## Extract provided

In accordance with further embodiments, the contact engagement
camming means consists of a contact engagement cam follower on each
of the terminals and a plurality of contact engagement camming
surfaces on the camming member. Each of the contact engagement
camming surfaces being cooperable with a contact engagement can
follower on one of the terminals to flex and unflex the
terminals.
In accordance with further embodiments, substrate locking means are
provided in the housing for locking the substrate to the housing.
This prevents movement of the substrate from the housing during
movement of the contact portions along the terminal pads. The
substrate locking means comprises locking portions which engage the
substrate when the terminals are unflexed and at least one locking
key in the housing which is movable between a locking position and
an unlocked position. The substrate being locked to the housing
when the key is in the locking position.
In accordance with further embodiments an actuator is provided for
moving the key between the locking position and the unlocked
position and for moving the camming member.

## Short problem A
Please summarize the patent excerpt above in two sentences.
## Short problem B
In the patent excerpt, between which two positions does the locking key move?

## Material supplied
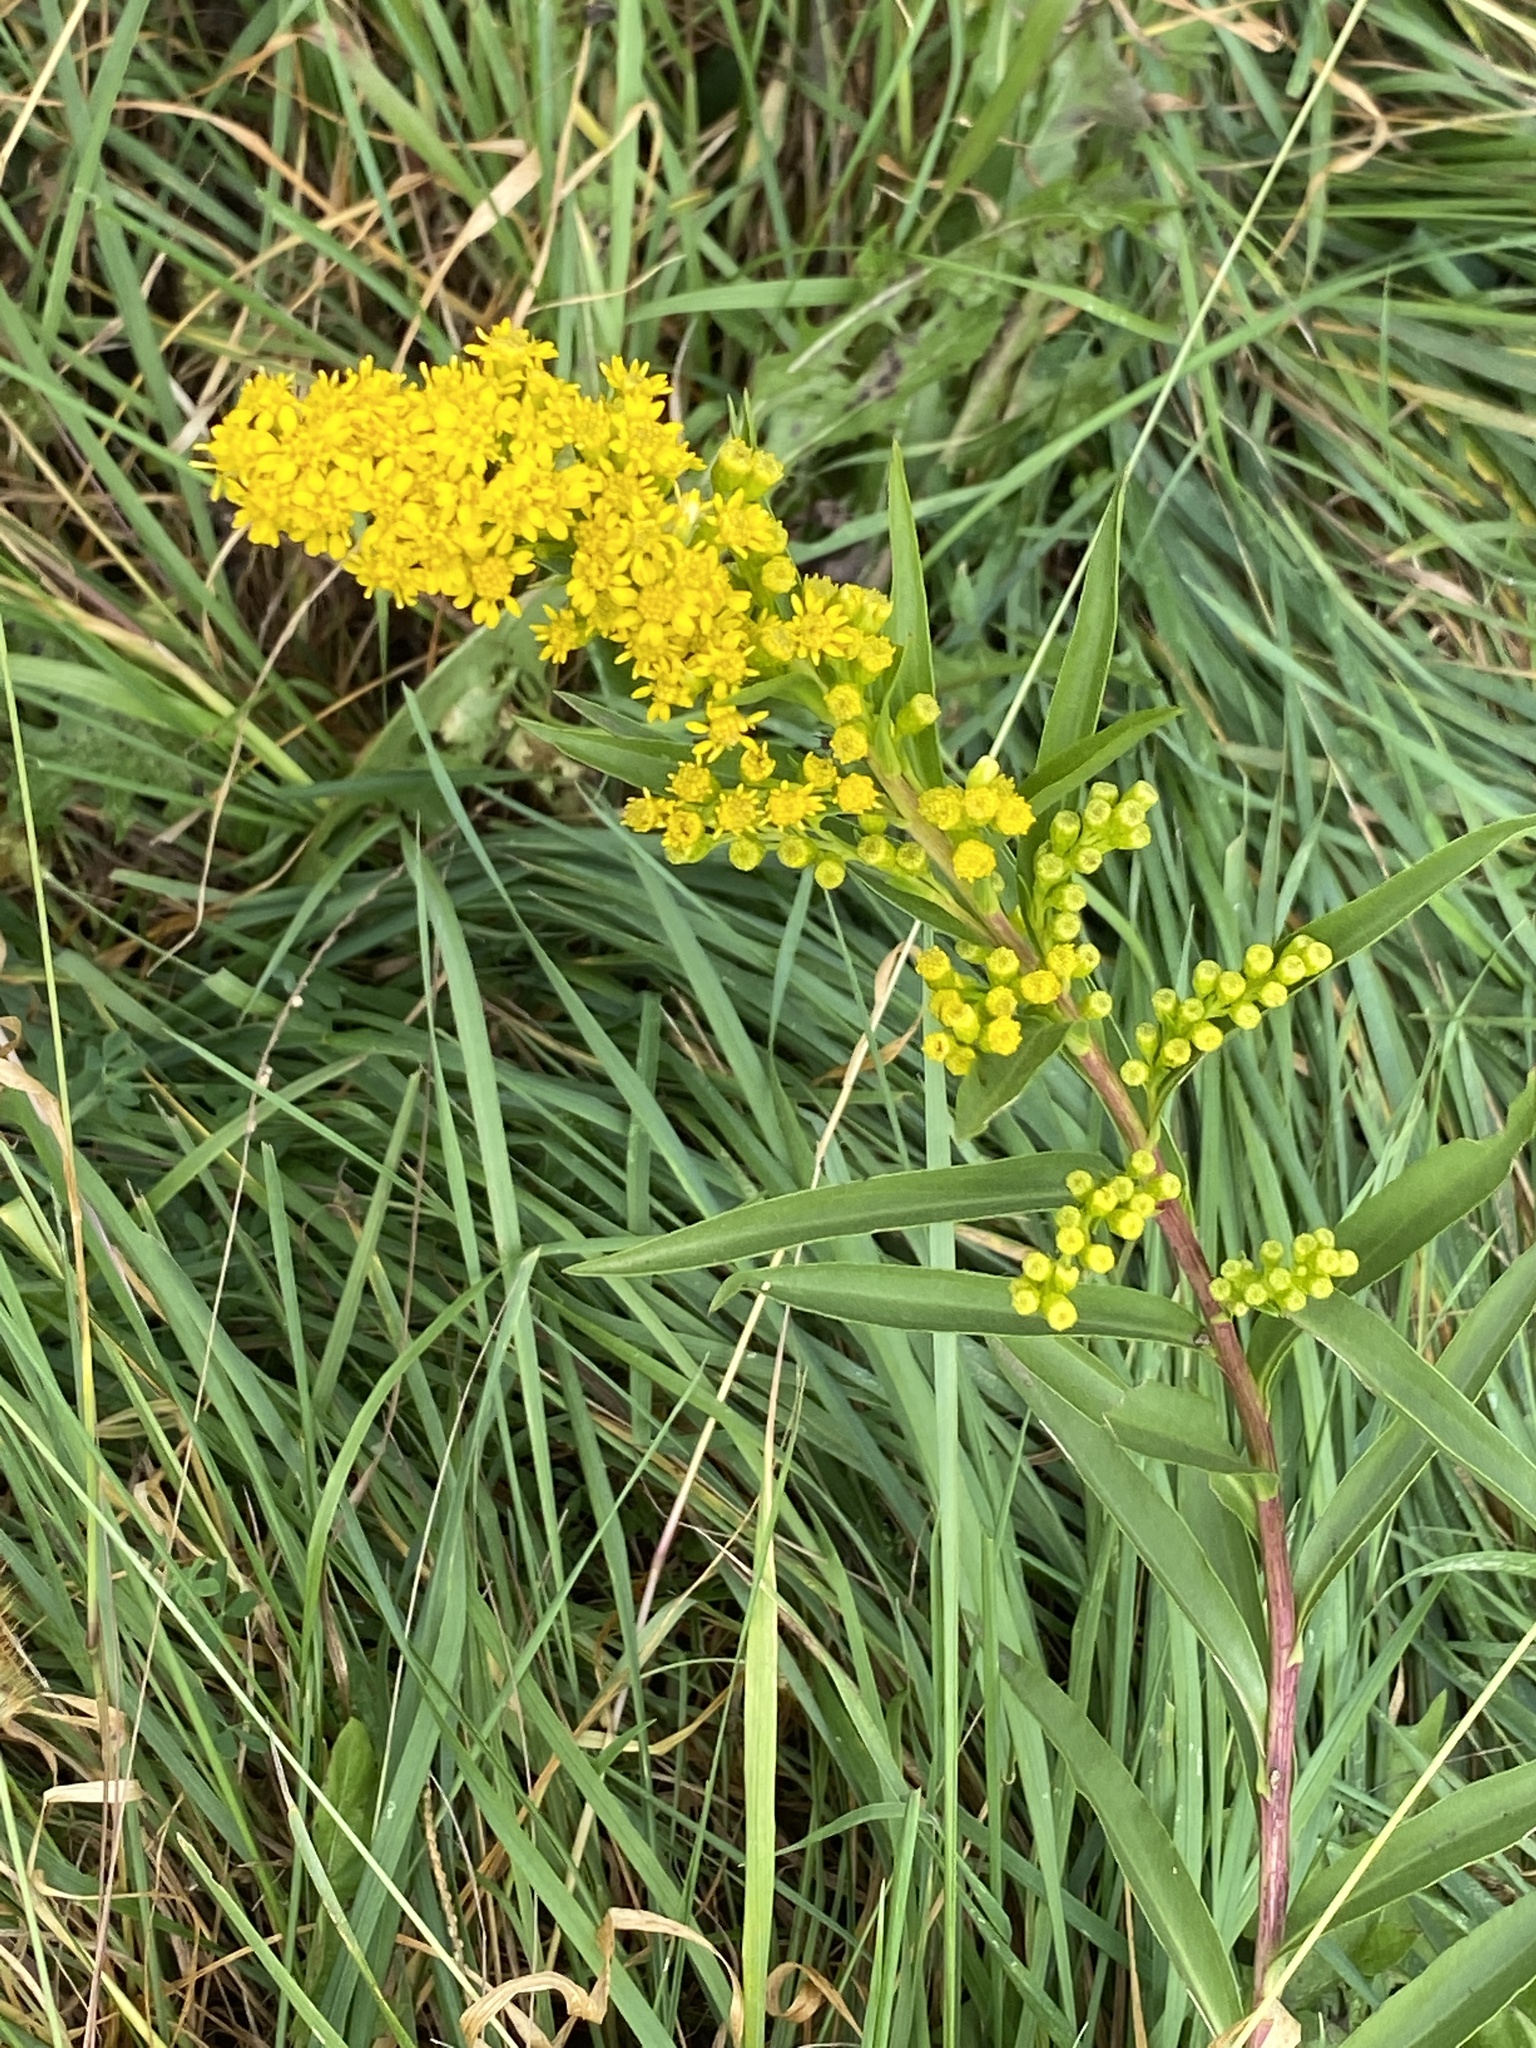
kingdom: Plantae
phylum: Tracheophyta
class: Magnoliopsida
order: Asterales
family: Asteraceae
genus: Solidago
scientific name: Solidago sempervirens
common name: Salt-marsh goldenrod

## Task result A
The contact engagement camming means consists of a cam follower on each terminal and a plurality of camming surfaces on the camming member, with each surface working with a follower to flex and unflex the terminals. Substrate locking means, made up of locking portions and at least one movable locking key, lock the substrate to the housing so it cannot move while the contact portions move along the terminal pads, and an actuator moves both the key and the camming member.

## Task result B
A locking position and an unlocked position.